Moreover, community users have already developed a credit leasing market, where freely idle credits can be put up for sale: cheaptokens.ai. The computational power ecosystem market around Venice is sprouting.
Overall, the core of Venice's economic model lies in separating the "growth logic" from the "usage logic." VVV, as a pure growth asset, carries the overall platform valuation narrative, directly benefiting from user growth, network effects, ecosystem expansion, and other positive flywheels; DIEM, as a permanent subscription-type functional asset, truly serves product usage and value consumption, undertaking the consumption logic of daily interactions and task execution.
From the current data performance, DIEM demonstrates a significant advantage in long-term, high-frequency, and continuous task scenarios, aligning well with the current agent-driven intensive usage pattern. This strong real demand can, in turn, effectively stimulate users' willingness to stake VVV, forming a positive loop from the user end to the growth end.
Supply and Deflation: The True Background of Price Surge
According to data from the Venice official website, the current total token supply is 78.84 million, with 7.89 million locked, 30.6 million staked, resulting in a staking ratio of 38.8%, and a circulating supply of only 44.34 million. In the initial economic model, the total supply of VVV tokens was 100 million, with 50% allocated for community airdrops targeting early Venice users, AI projects, etc. The airdrop distribution window lasted for about 45 days, with over 40,000 people ultimately claiming 17.4 million VVV, approximately 35% of the community allocation. The remaining unclaimed portion was about 32.68 million VVV, valued at around 100 million USD at the time. The team ultimately decided to permanently burn this portion to reduce the circulating supply and enhance scarcity.

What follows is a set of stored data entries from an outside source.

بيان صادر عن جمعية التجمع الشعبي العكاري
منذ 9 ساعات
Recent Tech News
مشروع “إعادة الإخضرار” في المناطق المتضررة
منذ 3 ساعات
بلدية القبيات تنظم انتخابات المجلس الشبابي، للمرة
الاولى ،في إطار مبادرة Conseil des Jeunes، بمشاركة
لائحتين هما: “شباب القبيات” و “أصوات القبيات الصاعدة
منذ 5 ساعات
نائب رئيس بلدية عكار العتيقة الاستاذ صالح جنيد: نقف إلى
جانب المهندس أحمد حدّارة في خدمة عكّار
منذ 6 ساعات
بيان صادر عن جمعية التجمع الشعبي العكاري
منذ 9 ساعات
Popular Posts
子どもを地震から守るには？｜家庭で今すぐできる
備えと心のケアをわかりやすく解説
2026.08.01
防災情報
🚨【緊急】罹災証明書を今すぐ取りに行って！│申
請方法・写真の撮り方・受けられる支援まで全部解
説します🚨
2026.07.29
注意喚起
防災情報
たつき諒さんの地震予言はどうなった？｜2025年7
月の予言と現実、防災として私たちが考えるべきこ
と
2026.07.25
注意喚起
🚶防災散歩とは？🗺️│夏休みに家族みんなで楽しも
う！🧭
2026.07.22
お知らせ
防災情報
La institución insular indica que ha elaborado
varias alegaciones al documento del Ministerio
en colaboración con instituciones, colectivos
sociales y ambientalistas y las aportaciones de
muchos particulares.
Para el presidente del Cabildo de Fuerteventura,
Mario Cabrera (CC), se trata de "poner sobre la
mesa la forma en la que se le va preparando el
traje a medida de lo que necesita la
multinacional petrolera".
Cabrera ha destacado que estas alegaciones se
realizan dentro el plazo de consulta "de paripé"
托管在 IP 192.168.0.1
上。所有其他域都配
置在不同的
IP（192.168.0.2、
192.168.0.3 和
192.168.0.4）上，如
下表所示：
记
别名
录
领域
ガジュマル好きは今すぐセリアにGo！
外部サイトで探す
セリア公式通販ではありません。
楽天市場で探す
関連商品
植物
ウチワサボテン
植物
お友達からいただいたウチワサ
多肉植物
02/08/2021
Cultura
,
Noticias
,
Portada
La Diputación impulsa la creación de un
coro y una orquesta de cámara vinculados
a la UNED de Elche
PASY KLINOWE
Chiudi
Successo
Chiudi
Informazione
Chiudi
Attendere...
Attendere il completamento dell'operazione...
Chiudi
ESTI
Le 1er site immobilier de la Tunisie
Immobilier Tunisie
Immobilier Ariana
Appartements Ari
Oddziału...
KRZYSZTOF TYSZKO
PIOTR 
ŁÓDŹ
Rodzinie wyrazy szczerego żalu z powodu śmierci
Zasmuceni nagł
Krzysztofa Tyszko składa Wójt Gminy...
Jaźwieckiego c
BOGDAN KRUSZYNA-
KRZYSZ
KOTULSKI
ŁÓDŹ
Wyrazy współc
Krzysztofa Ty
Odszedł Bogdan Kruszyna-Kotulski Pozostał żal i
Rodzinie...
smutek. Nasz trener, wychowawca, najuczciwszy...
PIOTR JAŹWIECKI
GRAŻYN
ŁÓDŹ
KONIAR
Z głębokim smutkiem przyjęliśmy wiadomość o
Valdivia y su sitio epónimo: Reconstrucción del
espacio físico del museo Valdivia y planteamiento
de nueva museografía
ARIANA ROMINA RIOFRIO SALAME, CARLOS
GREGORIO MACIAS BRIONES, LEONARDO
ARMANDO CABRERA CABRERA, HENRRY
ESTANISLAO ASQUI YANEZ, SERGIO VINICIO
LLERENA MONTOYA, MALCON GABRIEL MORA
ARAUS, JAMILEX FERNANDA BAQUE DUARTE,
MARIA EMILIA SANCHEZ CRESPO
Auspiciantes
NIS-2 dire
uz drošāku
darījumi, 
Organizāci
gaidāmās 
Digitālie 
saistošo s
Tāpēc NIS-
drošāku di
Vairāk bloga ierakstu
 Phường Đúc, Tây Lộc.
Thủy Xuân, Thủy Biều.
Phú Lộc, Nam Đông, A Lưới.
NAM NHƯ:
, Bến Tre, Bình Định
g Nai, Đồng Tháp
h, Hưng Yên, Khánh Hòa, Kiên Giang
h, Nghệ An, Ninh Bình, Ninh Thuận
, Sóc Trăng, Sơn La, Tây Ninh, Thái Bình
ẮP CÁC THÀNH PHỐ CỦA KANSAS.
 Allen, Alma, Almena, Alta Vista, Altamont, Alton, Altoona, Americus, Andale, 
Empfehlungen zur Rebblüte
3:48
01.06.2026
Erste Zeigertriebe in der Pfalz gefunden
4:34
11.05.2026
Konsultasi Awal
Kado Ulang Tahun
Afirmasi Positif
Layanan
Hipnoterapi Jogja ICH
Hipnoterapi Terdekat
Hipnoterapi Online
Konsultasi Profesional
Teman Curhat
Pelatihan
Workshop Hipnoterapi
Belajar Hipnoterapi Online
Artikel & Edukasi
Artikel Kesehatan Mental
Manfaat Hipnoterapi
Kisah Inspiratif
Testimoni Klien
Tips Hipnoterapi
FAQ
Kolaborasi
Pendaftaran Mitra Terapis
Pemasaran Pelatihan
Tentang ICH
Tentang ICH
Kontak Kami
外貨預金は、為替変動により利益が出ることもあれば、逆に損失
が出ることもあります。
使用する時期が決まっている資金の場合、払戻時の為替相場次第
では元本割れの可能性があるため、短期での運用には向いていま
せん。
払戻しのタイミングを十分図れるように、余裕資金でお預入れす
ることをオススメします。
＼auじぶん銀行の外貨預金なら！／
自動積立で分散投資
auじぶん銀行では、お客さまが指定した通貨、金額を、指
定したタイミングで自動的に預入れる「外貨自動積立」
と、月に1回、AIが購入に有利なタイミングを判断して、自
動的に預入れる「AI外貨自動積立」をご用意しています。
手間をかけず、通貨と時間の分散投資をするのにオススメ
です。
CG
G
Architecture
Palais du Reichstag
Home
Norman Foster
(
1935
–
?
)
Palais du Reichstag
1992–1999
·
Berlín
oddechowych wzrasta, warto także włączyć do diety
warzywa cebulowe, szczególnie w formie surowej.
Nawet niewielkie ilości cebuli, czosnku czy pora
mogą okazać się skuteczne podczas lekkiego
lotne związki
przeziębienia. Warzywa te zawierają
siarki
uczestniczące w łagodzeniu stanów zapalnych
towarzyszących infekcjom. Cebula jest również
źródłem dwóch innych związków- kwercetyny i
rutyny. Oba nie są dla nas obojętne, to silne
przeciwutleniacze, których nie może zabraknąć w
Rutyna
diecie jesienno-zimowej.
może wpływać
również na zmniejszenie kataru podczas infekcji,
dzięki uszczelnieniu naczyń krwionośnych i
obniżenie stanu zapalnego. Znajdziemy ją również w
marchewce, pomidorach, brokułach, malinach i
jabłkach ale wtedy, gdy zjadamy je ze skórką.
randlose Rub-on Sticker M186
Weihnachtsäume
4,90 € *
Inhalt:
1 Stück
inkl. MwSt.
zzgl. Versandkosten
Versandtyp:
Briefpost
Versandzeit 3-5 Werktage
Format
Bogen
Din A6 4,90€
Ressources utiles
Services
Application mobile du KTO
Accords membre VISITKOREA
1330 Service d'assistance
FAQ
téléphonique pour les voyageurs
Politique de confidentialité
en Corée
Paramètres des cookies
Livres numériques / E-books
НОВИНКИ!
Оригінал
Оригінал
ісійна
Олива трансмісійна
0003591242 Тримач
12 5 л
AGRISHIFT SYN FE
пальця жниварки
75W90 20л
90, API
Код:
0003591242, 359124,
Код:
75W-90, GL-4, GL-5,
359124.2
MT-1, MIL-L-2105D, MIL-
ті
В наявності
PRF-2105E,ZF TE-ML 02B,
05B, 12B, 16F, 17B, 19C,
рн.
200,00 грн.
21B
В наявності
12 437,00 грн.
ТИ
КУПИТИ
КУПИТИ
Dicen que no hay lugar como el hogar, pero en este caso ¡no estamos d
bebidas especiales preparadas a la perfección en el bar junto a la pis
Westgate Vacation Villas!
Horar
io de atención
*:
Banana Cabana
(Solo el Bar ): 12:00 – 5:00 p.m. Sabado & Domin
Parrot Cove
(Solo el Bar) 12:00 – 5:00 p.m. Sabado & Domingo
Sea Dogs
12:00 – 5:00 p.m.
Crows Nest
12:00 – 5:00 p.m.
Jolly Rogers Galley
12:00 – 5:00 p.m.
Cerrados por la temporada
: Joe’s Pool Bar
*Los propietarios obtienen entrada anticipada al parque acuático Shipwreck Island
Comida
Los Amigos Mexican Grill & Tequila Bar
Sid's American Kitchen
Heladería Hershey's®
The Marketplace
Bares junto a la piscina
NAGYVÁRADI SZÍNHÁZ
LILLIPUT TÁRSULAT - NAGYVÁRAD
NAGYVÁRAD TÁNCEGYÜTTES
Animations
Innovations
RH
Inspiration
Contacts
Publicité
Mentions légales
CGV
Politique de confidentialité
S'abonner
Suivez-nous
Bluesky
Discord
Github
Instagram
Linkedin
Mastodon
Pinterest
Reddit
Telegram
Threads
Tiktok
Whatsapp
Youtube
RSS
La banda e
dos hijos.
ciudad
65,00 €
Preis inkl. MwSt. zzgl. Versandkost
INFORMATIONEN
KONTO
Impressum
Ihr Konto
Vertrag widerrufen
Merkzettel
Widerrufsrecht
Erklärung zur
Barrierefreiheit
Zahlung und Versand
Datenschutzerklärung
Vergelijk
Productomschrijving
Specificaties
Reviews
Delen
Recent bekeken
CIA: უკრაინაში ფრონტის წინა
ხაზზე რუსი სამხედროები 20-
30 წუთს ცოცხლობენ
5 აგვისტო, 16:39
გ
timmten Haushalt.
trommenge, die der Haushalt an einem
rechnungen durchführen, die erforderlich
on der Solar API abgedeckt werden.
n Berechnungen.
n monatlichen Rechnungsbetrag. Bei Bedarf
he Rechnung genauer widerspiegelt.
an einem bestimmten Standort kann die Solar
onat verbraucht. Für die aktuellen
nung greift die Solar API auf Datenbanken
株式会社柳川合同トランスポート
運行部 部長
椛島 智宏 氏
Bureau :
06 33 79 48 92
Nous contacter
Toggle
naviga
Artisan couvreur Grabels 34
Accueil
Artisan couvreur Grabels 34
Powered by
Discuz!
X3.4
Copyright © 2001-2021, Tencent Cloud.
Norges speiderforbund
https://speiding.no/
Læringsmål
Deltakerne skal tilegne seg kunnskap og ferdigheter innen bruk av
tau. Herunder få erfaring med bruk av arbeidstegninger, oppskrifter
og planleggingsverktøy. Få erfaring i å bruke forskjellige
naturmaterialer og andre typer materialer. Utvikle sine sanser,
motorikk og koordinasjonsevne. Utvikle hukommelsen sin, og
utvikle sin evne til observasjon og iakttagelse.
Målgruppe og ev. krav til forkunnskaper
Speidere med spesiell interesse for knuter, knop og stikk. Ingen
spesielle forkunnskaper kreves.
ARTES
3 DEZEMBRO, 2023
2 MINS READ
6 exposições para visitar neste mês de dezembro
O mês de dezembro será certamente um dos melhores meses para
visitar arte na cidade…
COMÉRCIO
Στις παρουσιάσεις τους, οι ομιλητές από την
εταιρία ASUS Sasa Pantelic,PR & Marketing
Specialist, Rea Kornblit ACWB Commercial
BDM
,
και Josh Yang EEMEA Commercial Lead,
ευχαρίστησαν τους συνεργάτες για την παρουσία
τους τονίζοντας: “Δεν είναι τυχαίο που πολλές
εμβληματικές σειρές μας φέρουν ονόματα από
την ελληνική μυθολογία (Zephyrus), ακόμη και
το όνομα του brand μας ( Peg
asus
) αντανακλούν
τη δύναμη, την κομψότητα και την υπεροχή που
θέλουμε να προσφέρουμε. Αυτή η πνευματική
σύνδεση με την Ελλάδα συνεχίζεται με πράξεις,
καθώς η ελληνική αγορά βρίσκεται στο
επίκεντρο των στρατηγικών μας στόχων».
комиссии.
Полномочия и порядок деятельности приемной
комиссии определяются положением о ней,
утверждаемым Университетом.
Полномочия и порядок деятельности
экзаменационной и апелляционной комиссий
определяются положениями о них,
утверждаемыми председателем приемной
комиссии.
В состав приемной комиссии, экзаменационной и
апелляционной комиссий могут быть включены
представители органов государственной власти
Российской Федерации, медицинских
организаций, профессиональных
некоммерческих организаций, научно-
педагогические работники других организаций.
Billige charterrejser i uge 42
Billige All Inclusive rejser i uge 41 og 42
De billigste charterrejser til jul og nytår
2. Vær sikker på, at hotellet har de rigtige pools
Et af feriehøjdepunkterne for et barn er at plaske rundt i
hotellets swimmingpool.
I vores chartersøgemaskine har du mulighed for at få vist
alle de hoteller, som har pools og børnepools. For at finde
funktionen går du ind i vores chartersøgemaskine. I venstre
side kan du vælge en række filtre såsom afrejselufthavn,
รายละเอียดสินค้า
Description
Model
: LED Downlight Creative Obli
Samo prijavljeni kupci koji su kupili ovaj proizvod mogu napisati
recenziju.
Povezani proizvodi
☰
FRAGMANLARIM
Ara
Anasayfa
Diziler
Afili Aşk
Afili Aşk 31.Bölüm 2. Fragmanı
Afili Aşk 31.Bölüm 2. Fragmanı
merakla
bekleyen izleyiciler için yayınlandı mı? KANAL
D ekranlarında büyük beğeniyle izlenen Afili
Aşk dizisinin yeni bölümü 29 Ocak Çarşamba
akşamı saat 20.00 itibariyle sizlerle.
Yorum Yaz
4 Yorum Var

Starting from October 2025, Venice announced a reduction in the original emission plan from 10 million VVV/year to 8 million VVV/year, while also initiating a monthly revenue buyback and burn mechanism. The current monthly burn capacity ranges from 30,000 to 50,000 tokens, valued at approximately 60,000 to 90,000 USD. Currently, 42.71% of the token supply has been burned. In early February 2026, the official announcement once again proposed an emission reduction plan, reducing the annual emission to 6 million VVV/year from 8 million VVV/year. These series of adjustments directly altered the supply expectations. Judging from the token's price performance, this was also the starting point for VVV's price surge.
Therefore, the rise of VVV is not merely narrative-driven but a combination of changes in the supply structure and growing demand.
Conclusion
As AI becomes the center of the narrative of our times, is Crypto really exiting? Venice is trying to provide its own answer. If future intelligent agent systems require a privacy back end, if Agents need a long-term stable computing power structure, then perhaps cryptographic logic has not disappeared.